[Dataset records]
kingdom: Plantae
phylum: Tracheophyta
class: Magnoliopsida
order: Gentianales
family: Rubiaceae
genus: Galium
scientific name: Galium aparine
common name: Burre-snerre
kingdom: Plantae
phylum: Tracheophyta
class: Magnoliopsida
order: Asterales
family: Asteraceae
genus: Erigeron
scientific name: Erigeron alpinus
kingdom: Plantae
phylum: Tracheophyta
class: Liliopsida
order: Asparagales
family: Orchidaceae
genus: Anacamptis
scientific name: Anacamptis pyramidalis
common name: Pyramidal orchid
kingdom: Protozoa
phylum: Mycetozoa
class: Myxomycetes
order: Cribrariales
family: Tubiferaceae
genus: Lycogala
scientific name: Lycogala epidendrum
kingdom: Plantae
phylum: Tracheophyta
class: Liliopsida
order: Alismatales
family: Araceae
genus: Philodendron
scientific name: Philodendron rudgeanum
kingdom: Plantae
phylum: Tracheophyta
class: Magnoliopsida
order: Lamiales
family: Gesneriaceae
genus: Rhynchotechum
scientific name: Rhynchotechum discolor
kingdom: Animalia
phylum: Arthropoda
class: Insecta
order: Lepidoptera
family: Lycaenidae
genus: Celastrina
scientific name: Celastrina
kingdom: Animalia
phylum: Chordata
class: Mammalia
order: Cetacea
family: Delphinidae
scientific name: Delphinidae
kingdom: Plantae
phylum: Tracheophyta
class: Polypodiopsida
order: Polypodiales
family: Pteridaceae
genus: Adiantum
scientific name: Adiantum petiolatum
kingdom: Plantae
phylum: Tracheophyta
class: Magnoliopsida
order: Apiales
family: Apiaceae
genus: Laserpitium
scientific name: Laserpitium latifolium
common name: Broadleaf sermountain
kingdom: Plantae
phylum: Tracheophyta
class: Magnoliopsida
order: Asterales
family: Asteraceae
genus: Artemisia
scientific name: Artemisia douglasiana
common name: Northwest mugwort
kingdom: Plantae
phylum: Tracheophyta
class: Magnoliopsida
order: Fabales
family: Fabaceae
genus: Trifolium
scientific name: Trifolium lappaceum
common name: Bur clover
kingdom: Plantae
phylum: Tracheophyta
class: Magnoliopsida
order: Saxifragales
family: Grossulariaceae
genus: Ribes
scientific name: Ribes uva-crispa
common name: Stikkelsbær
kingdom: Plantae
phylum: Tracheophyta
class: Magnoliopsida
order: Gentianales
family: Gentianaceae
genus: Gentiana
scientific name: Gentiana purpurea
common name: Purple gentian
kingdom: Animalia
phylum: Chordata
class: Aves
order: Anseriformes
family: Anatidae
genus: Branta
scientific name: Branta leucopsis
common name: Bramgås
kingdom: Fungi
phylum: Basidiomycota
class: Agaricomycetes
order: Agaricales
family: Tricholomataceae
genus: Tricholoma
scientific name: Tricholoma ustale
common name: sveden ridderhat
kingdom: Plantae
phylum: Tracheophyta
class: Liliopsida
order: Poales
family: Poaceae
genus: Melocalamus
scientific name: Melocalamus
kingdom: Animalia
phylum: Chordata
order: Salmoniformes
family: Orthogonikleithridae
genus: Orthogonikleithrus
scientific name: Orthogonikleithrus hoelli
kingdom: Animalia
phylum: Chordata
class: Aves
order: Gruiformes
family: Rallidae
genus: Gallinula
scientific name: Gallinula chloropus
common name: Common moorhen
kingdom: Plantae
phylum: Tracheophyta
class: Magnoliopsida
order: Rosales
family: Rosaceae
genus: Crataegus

§ **Exercise prompt**:
Extract every line of the listing above, keeping each one word for word and in its original order.

§ **Full solution**:
kingdom: Plantae
phylum: Tracheophyta
class: Magnoliopsida
order: Gentianales
family: Rubiaceae
genus: Galium
scientific name: Galium aparine
common name: Burre-snerre
kingdom: Plantae
phylum: Tracheophyta
class: Magnoliopsida
order: Asterales
family: Asteraceae
genus: Erigeron
scientific name: Erigeron alpinus
kingdom: Plantae
phylum: Tracheophyta
class: Liliopsida
order: Asparagales
family: Orchidaceae
genus: Anacamptis
scientific name: Anacamptis pyramidalis
common name: Pyramidal orchid
kingdom: Protozoa
phylum: Mycetozoa
class: Myxomycetes
order: Cribrariales
family: Tubiferaceae
genus: Lycogala
scientific name: Lycogala epidendrum
kingdom: Plantae
phylum: Tracheophyta
class: Liliopsida
order: Alismatales
family: Araceae
genus: Philodendron
scientific name: Philodendron rudgeanum
kingdom: Plantae
phylum: Tracheophyta
class: Magnoliopsida
order: Lamiales
family: Gesneriaceae
genus: Rhynchotechum
scientific name: Rhynchotechum discolor
kingdom: Animalia
phylum: Arthropoda
class: Insecta
order: Lepidoptera
family: Lycaenidae
genus: Celastrina
scientific name: Celastrina
kingdom: Animalia
phylum: Chordata
class: Mammalia
order: Cetacea
family: Delphinidae
scientific name: Delphinidae
kingdom: Plantae
phylum: Tracheophyta
class: Polypodiopsida
order: Polypodiales
family: Pteridaceae
genus: Adiantum
scientific name: Adiantum petiolatum
kingdom: Plantae
phylum: Tracheophyta
class: Magnoliopsida
order: Apiales
family: Apiaceae
genus: Laserpitium
scientific name: Laserpitium latifolium
common name: Broadleaf sermountain
kingdom: Plantae
phylum: Tracheophyta
class: Magnoliopsida
order: Asterales
family: Asteraceae
genus: Artemisia
scientific name: Artemisia douglasiana
common name: Northwest mugwort
kingdom: Plantae
phylum: Tracheophyta
class: Magnoliopsida
order: Fabales
family: Fabaceae
genus: Trifolium
scientific name: Trifolium lappaceum
common name: Bur clover
kingdom: Plantae
phylum: Tracheophyta
class: Magnoliopsida
order: Saxifragales
family: Grossulariaceae
genus: Ribes
scientific name: Ribes uva-crispa
common name: Stikkelsbær
kingdom: Plantae
phylum: Tracheophyta
class: Magnoliopsida
order: Gentianales
family: Gentianaceae
genus: Gentiana
scientific name: Gentiana purpurea
common name: Purple gentian
kingdom: Animalia
phylum: Chordata
class: Aves
order: Anseriformes
family: Anatidae
genus: Branta
scientific name: Branta leucopsis
common name: Bramgås
kingdom: Fungi
phylum: Basidiomycota
class: Agaricomycetes
order: Agaricales
family: Tricholomataceae
genus: Tricholoma
scientific name: Tricholoma ustale
common name: sveden ridderhat
kingdom: Plantae
phylum: Tracheophyta
class: Liliopsida
order: Poales
family: Poaceae
genus: Melocalamus
scientific name: Melocalamus
kingdom: Animalia
phylum: Chordata
order: Salmoniformes
family: Orthogonikleithridae
genus: Orthogonikleithrus
scientific name: Orthogonikleithrus hoelli
kingdom: Animalia
phylum: Chordata
class: Aves
order: Gruiformes
family: Rallidae
genus: Gallinula
scientific name: Gallinula chloropus
common name: Common moorhen
kingdom: Plantae
phylum: Tracheophyta
class: Magnoliopsida
order: Rosales
family: Rosaceae
genus: Crataegus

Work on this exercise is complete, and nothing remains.